* _Your assignment_
Below are some records. How many of their lines contain the string "Klinische"? Give the number only.
#### Data ####
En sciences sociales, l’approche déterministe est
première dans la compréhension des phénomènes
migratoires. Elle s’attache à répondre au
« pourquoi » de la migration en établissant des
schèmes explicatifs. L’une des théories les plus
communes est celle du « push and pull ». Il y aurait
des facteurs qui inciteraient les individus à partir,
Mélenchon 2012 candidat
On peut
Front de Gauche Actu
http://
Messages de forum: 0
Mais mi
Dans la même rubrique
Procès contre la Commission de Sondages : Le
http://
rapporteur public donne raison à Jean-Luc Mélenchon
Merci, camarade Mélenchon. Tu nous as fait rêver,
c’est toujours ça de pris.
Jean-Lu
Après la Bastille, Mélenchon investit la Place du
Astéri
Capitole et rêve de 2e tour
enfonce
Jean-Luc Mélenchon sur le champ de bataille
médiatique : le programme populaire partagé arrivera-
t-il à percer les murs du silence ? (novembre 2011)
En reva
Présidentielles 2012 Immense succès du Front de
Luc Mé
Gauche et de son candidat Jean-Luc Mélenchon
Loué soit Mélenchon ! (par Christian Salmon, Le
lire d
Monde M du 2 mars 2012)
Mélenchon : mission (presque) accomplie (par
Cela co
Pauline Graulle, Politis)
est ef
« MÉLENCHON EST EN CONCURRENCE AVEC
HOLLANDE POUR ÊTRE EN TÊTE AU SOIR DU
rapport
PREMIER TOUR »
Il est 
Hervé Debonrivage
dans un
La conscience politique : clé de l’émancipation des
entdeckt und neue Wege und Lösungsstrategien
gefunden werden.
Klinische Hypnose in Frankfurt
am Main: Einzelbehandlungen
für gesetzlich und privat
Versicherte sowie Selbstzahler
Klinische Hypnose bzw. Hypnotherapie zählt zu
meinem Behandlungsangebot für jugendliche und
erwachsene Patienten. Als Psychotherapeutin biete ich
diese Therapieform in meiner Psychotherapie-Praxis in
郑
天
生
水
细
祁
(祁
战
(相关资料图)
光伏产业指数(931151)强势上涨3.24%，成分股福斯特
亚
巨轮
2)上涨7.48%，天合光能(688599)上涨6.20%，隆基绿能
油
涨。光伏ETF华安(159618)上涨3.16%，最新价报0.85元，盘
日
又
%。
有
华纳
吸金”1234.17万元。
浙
####
* _Exercise answer_
2